Сашенька вспомнила об Артёме и подивилась «нахальству» Альберта Альбертовича, умыкнувшего из больницы жену внука своего бывшего (а бывшего ли?) начальника. «Ведь я замужняя женщина, чёрт побери, – с иронией думала Сашенька, – подобный эпизод может меня скомпрометировать. Слово-то какое – „скомпрометировать“… Нет, это не про меня. Про меня какие-то другие слова, даже не слова вовсе, а так, наборы звуков, а это всё сложности книжные. Сложности тех сюжетов, где всем до каждого есть дело. А до меня никому нет дела. Никому, даже папе, который опять далеко и которому вообще на всех наплевать. Однако босс всё равно отчаянный парень, если решился на это».

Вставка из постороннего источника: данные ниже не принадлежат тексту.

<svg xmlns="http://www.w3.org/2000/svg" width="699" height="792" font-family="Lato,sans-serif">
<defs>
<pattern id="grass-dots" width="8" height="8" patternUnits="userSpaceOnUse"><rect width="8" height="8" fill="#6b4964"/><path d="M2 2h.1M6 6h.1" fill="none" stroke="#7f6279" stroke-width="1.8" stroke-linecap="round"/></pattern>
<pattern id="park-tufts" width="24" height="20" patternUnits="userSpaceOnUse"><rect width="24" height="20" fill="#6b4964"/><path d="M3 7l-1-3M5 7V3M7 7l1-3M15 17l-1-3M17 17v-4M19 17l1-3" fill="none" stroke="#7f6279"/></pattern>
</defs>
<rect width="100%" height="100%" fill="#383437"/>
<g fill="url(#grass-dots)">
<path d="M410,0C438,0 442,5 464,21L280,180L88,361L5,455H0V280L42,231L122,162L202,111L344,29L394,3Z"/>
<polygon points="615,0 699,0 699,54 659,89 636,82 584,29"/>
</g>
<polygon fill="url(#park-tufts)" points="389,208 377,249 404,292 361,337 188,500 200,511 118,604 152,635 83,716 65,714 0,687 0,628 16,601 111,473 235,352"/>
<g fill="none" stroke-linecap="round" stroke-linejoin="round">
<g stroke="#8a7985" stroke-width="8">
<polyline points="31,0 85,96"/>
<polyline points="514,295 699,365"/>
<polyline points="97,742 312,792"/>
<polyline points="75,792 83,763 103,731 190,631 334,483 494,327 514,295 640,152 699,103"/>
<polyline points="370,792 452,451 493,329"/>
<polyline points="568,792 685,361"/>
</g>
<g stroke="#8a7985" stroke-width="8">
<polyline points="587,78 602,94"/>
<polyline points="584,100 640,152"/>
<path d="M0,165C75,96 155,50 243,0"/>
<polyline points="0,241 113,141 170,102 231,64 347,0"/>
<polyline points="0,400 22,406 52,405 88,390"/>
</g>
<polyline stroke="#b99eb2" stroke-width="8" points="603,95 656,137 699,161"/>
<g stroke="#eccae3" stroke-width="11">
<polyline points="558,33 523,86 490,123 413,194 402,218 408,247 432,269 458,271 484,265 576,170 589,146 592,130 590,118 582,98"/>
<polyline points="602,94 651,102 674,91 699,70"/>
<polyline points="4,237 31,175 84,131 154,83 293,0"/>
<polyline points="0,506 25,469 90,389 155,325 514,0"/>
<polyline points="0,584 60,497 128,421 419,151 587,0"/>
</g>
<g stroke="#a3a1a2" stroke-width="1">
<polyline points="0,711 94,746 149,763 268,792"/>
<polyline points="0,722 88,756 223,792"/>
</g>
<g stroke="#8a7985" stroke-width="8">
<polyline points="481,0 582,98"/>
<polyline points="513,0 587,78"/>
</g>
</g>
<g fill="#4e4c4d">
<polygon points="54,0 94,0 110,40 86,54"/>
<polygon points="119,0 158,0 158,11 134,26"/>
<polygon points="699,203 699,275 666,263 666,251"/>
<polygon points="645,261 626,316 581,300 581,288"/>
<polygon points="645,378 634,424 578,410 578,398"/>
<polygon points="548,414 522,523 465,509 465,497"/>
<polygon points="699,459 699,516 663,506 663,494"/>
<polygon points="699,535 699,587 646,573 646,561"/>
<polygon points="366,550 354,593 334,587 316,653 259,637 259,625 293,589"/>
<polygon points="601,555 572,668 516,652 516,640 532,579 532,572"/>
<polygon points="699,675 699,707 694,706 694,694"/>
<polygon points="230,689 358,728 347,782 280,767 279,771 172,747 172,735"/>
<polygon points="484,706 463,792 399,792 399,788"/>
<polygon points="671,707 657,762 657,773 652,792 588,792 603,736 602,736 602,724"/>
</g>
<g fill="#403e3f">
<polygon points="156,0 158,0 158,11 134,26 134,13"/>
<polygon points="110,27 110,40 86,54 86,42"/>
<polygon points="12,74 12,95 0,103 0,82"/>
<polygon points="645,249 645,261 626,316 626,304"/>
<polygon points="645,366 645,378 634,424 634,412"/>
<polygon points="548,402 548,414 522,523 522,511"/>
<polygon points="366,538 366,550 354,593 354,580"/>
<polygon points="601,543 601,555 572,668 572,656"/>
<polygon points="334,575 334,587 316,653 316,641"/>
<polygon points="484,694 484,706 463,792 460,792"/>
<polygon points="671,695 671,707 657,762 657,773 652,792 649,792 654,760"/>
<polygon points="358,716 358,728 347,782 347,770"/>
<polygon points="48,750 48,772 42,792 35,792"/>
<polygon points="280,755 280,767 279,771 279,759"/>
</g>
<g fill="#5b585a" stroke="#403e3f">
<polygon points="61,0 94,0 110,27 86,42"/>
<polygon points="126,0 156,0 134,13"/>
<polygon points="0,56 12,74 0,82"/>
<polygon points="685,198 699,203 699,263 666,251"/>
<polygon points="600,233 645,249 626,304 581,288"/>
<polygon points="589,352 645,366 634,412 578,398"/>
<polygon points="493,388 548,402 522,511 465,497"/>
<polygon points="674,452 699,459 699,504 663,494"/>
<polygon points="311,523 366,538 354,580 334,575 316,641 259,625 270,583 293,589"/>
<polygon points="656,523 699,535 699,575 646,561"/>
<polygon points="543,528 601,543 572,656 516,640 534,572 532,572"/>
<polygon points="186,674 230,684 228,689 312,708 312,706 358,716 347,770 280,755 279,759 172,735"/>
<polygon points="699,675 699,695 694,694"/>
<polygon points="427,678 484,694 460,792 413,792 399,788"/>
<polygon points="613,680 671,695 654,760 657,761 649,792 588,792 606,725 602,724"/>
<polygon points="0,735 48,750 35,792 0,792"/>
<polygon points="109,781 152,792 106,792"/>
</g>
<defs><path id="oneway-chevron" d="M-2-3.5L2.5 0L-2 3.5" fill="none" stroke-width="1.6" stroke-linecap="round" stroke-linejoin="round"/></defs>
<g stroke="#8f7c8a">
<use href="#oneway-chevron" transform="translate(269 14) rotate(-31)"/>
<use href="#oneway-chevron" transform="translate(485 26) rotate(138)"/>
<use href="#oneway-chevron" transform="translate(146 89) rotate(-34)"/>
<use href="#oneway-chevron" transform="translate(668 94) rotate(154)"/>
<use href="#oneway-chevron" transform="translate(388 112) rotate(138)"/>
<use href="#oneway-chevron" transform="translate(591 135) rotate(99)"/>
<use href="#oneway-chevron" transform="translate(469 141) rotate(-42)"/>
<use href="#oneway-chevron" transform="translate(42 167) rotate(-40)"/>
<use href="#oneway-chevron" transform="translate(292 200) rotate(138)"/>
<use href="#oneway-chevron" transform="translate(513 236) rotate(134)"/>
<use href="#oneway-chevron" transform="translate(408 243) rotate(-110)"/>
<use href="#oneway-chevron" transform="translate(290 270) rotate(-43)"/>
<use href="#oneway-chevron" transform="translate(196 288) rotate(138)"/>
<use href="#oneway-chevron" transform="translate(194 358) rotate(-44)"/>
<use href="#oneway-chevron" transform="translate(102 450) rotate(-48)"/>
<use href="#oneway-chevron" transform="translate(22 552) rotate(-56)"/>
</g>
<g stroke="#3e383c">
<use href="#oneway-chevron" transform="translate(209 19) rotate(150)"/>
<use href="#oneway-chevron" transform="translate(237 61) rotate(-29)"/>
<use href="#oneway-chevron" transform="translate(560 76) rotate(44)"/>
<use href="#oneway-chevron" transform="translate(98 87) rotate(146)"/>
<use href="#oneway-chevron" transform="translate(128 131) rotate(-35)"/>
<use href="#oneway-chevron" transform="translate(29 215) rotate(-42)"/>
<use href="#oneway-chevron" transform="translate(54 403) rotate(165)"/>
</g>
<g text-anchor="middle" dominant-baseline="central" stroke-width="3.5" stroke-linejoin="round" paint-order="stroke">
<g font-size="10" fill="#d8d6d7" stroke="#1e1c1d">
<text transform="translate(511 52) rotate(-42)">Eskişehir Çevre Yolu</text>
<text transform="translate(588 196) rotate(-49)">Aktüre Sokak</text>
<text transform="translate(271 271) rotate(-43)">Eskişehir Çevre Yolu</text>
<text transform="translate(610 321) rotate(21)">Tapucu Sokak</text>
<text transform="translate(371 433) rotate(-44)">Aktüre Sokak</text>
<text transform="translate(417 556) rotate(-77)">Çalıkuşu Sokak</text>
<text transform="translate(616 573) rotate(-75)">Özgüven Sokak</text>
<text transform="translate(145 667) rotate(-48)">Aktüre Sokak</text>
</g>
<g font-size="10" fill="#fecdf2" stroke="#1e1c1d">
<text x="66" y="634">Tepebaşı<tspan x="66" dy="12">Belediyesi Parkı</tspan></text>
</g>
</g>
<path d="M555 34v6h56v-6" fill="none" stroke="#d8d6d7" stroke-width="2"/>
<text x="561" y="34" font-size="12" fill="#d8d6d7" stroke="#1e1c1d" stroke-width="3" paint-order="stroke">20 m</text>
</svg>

В сумерках у Сашеньки начинали слипаться глаза. Она уже вовсе не слушала, что говорил ей сидящий подле мужчина, а лишь кивала не то в такт неровностям дороги, не то в такт своим воспоминаниям, которые царапанной киноплёнкой проецировались на эту дорожную полудрёму.

Она вспомнила вдруг про колпачок с бубенчиками, привезённый папой из Китая. Бубенчики ласково позванивали, когда Сашенька наклоняла голову. Это для новогоднего праздника в школе. Костюм Арлекина. Двуцветный ярко-красный с золотом комбинезон. Сапожки с длинными носками. И колпак с шестью рожками, на конце каждого – золотистый бубенчик. И все в классе смотрели на неё, потому что такого яркого чуда невозможно было не заметить. А потом, когда она сидела в раздевалке и зашнуровывала свои неуклюжие высокие ботинки, пробегавший мимо мальчишка вдруг дёрнул торчащий из ранца колпак, но лишь оторвал один шарик, который покатился по бетонному полу. Сашенька подняла его и положила в карман куртки. Шла домой, опустив руки в карманы, и позванивала бубенчиком. Что же там, внутри этого металлического шарика с дырочками и ушком, за который бубенчик пришивают к колпаку? Что? Что звенит? Сашенька пыталась разглядеть, направив луч фонарика. Но тщетно.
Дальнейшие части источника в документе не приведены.